Feels like there is another squeeze in that idea if someone “just” took all their docs and replicated the feature set. But maybe that’s what S2 is already aiming at.
Wonder how long warpstream docs, marketing materials and useful blogs will stay up.
warpstream has latency issues, which downstream turn into cost issues
That said, they were at least "good enough" to make "buy" more appealing than "build"
I've seen these comments for over 15 years yet for some "unknown", "silly" reason java keeps being used for really,really useful software like kafka.
I could provide examples myself, but I'm not convinced it's about java vs c++ or go: hadoop, cassandra, zookeeper
Java hasn't focused on developing the standard libraries to keep up with the modern world. There is no standard http server or API libraries. A lot of the "standard" libraries in software projects are from 3d party sources like Apache, which obviously can't be trusted if they make decisions like above.

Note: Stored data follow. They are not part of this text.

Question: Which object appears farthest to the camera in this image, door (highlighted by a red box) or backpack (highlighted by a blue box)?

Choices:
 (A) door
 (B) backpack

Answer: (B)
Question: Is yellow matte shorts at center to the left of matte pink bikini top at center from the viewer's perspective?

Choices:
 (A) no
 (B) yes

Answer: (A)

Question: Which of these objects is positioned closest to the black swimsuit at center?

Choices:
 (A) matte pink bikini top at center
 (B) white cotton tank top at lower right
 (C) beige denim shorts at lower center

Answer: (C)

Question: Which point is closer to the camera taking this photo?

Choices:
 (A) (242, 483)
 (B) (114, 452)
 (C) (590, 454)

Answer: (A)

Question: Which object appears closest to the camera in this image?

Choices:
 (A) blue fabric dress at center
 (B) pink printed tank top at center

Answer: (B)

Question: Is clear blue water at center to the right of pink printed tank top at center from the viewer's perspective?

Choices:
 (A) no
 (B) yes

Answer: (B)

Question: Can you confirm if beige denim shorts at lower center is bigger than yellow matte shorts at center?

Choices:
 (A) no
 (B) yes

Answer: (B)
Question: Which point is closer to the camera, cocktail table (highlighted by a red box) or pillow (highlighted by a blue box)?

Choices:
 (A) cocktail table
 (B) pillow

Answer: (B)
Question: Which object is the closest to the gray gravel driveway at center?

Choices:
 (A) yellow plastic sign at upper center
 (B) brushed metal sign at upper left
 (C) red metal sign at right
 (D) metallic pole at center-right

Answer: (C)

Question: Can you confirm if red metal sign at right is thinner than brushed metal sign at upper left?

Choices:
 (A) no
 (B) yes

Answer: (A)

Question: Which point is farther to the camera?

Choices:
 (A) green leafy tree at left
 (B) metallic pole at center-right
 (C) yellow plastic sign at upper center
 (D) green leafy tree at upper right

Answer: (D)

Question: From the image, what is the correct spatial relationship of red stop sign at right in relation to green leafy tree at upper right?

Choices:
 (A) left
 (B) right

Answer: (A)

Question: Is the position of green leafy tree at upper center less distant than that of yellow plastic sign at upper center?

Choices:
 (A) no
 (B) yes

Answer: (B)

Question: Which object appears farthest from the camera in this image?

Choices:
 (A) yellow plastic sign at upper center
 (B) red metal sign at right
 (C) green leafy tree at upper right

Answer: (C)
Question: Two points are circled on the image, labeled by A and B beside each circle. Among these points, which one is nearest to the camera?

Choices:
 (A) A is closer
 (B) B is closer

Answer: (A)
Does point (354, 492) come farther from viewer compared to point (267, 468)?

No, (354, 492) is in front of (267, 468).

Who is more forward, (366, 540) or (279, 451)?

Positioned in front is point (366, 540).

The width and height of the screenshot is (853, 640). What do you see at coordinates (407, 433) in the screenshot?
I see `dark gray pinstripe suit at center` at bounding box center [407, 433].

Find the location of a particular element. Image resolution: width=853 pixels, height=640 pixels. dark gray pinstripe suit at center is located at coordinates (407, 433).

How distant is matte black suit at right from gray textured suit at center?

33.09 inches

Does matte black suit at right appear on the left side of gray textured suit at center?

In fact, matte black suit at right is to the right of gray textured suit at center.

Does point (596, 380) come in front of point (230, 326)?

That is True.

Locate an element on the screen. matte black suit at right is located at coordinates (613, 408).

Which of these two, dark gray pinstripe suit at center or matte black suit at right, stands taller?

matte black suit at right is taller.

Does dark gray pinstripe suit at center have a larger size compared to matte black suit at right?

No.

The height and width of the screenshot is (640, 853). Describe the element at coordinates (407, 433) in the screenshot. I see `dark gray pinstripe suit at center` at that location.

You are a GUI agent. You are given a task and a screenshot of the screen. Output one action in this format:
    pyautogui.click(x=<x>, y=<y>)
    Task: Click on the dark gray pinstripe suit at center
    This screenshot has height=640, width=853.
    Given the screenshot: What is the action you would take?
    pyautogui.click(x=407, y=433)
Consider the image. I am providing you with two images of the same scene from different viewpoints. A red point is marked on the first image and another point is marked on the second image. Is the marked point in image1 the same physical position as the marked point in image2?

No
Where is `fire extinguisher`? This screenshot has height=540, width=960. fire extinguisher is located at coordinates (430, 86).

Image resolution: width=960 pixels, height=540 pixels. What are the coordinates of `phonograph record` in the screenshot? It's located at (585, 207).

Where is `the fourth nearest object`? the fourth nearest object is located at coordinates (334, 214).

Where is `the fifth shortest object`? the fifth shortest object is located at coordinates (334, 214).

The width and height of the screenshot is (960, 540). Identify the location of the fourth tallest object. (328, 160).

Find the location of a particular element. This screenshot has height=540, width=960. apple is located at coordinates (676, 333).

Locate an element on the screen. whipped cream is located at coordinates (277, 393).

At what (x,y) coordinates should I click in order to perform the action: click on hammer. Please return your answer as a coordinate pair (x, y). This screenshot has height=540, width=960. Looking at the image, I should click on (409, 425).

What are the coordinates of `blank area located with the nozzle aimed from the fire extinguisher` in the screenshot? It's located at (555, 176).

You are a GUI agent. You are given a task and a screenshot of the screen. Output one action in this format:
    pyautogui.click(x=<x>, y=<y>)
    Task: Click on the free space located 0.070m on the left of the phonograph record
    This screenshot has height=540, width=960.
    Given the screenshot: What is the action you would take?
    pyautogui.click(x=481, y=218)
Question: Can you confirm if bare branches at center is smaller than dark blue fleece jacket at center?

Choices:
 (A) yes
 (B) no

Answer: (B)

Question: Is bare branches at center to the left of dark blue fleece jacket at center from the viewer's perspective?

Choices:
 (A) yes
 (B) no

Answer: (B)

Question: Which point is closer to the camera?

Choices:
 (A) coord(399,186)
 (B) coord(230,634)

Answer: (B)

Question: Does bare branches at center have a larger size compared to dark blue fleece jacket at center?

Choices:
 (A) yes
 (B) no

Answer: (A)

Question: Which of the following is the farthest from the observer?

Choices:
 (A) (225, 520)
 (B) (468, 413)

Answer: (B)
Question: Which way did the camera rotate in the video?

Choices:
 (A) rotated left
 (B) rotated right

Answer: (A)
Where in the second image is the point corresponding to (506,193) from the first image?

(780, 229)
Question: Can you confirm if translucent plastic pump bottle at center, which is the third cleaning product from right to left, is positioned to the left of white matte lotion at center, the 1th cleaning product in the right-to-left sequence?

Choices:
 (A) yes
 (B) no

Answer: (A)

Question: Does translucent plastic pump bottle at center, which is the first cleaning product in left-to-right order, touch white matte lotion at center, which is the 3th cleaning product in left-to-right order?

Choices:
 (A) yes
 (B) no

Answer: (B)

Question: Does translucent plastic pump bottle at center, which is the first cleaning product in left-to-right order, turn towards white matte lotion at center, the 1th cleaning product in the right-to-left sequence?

Lombok is still heavily used, and its almost a sin to write getters and setters manually instead of using it, but it works by hacking the AST, and the language maintainers never thought to include that as part of the language features.
Furthermore, the biggest use of java in android app development has shifted to use Kotlin instead, because Kotlin aims to address a lot of the pain points of Java. Yet language maintainers of Java don't seem to care.
So overall, if you look at the java ecosystem, its clear that the people working in it have no connection to use in the real world, and are taking the language into some direction that fits their convoluted ideas of what a language should be.
From a more functional perspective, in the modern age of the cloud, ARM chips, and cheap memory, developer cost outweighs infrastructure cost by orders of magnitude. If you write your service in python for MVP, you end up saving a shitload of time, through things like massive amounts of 3d party libraries, not having to wait for compile step, being able to develop during debugging session, much more flexibility in how you write code, and so on. Then as you move from MVP to a product, its much easier to refactor the code with MyPy type checking, convert collections of functions into Classes if need be, and so on. Finally, with PyPy running your code much faster than than CPython, you still will on the average be slower than Java, but not by much, and the added infra cost will be much less than a single developer salary per month.
Future of development is going to be Python -> optimized machine code. Its already possible to do this with LLMs with manual prompting.
An embedded interpreter and JIT in rust basically but jostled around a bit to make it more cohesive and the data interop more fluid— PyO3 but backwards.
But I'm doubtful that it's going to make things simpler if one can't even decide on a language.
Step 4, Rewrite it in Zig.
Step 5, due to security issues rewrite it in Java 63.
I'm currently building a full workload scheduler/orchestrator. I'm sick of Kubernetes. The world needs better -> https://x.com/GeoffreyHuntley/status/1915677858867105862
Go on then. Post the repo when you have :)
Fast forward into 2025, there are many performant, efficient and less complex alternatives to Kafka that save you money, instead of burning millions in operational costs "to scale".
Unless you are at a hundred million dollar revenue company, choosing Kafka in 2025 is doesn't make sense anymore.
Kafka shouldn't be used for low dataflow systems, true, but you can scale a long way with a simple 3 node cluster.